Every line from the one with "При использовании материалов активная" through the end of the material below, both ends included, should be transcribed exactly, without pictures.

====================

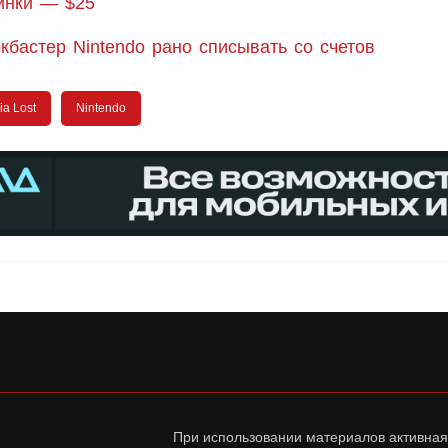
инки — $25
кбастер Nintendo рано списывать со счетов
ia Lost
Nintendo
При использовании материалов активная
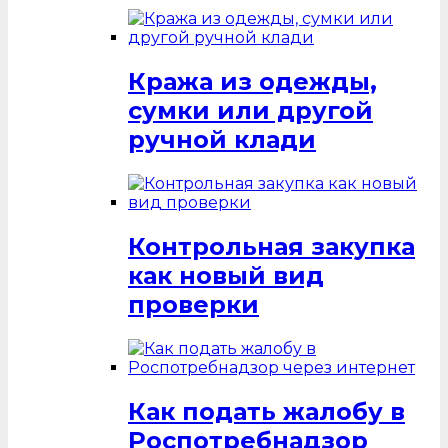
Кража из одежды,
сумки или другой
ручной клади
Контрольная закупка
как новый вид
проверки
Как подать жалобу в
Роспотребнадзор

====================

• _Result below_:
При использовании материалов активная
Кража из одежды,
сумки или другой
ручной клади
Контрольная закупка
как новый вид
проверки
Как подать жалобу в
Роспотребнадзор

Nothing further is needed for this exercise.